▸ **AIM OF THE EXERCISE**: Put every line of the data below into a JSON list of strings, with one string per line and any blank lines left out.
***
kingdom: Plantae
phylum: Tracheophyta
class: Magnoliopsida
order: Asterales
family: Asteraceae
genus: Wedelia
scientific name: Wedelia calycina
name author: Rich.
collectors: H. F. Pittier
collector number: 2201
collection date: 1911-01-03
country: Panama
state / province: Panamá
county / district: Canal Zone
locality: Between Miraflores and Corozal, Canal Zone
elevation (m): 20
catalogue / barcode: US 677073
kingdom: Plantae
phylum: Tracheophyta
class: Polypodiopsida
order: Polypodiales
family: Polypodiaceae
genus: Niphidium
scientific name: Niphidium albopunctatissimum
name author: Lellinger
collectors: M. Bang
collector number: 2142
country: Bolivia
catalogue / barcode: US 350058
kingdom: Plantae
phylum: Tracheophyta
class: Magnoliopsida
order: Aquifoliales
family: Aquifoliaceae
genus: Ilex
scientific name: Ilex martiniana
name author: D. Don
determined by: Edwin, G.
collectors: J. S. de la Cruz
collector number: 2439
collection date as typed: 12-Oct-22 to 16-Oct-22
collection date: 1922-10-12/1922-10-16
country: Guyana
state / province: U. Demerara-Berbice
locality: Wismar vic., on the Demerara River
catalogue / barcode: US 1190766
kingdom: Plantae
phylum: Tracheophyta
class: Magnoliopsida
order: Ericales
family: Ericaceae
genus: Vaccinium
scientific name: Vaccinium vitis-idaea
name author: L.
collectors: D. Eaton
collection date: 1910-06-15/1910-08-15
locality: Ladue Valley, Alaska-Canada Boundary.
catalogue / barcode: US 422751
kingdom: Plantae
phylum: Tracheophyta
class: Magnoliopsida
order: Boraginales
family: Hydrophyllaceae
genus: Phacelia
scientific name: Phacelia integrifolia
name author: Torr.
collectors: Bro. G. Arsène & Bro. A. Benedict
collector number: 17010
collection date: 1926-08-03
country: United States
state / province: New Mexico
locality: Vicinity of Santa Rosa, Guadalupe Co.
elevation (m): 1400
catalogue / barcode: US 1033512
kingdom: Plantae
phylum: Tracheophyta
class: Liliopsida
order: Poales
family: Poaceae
***
▸ **THE REPLY**:
[
  "kingdom: Plantae",
  "phylum: Tracheophyta",
  "class: Magnoliopsida",
  "order: Asterales",
  "family: Asteraceae",
  "genus: Wedelia",
  "scientific name: Wedelia calycina",
  "name author: Rich.",
  "collectors: H. F. Pittier",
  "collector number: 2201",
  "collection date: 1911-01-03",
  "country: Panama",
  "state / province: Panamá",
  "county / district: Canal Zone",
  "locality: Between Miraflores and Corozal, Canal Zone",
  "elevation (m): 20",
  "catalogue / barcode: US 677073",
  "kingdom: Plantae",
  "phylum: Tracheophyta",
  "class: Polypodiopsida",
  "order: Polypodiales",
  "family: Polypodiaceae",
  "genus: Niphidium",
  "scientific name: Niphidium albopunctatissimum",
  "name author: Lellinger",
  "collectors: M. Bang",
  "collector number: 2142",
  "country: Bolivia",
  "catalogue / barcode: US 350058",
  "kingdom: Plantae",
  "phylum: Tracheophyta",
  "class: Magnoliopsida",
  "order: Aquifoliales",
  "family: Aquifoliaceae",
  "genus: Ilex",
  "scientific name: Ilex martiniana",
  "name author: D. Don",
  "determined by: Edwin, G.",
  "collectors: J. S. de la Cruz",
  "collector number: 2439",
  "collection date as typed: 12-Oct-22 to 16-Oct-22",
  "collection date: 1922-10-12/1922-10-16",
  "country: Guyana",
  "state / province: U. Demerara-Berbice",
  "locality: Wismar vic., on the Demerara River",
  "catalogue / barcode: US 1190766",
  "kingdom: Plantae",
  "phylum: Tracheophyta",
  "class: Magnoliopsida",
  "order: Ericales",
  "family: Ericaceae",
  "genus: Vaccinium",
  "scientific name: Vaccinium vitis-idaea",
  "name author: L.",
  "collectors: D. Eaton",
  "collection date: 1910-06-15/1910-08-15",
  "locality: Ladue Valley, Alaska-Canada Boundary.",
  "catalogue / barcode: US 422751",
  "kingdom: Plantae",
  "phylum: Tracheophyta",
  "class: Magnoliopsida",
  "order: Boraginales",
  "family: Hydrophyllaceae",
  "genus: Phacelia",
  "scientific name: Phacelia integrifolia",
  "name author: Torr.",
  "collectors: Bro. G. Arsène & Bro. A. Benedict",
  "collector number: 17010",
  "collection date: 1926-08-03",
  "country: United States",
  "state / province: New Mexico",
  "locality: Vicinity of Santa Rosa, Guadalupe Co.",
  "elevation (m): 1400",
  "catalogue / barcode: US 1033512",
  "kingdom: Plantae",
  "phylum: Tracheophyta",
  "class: Liliopsida",
  "order: Poales",
  "family: Poaceae"
]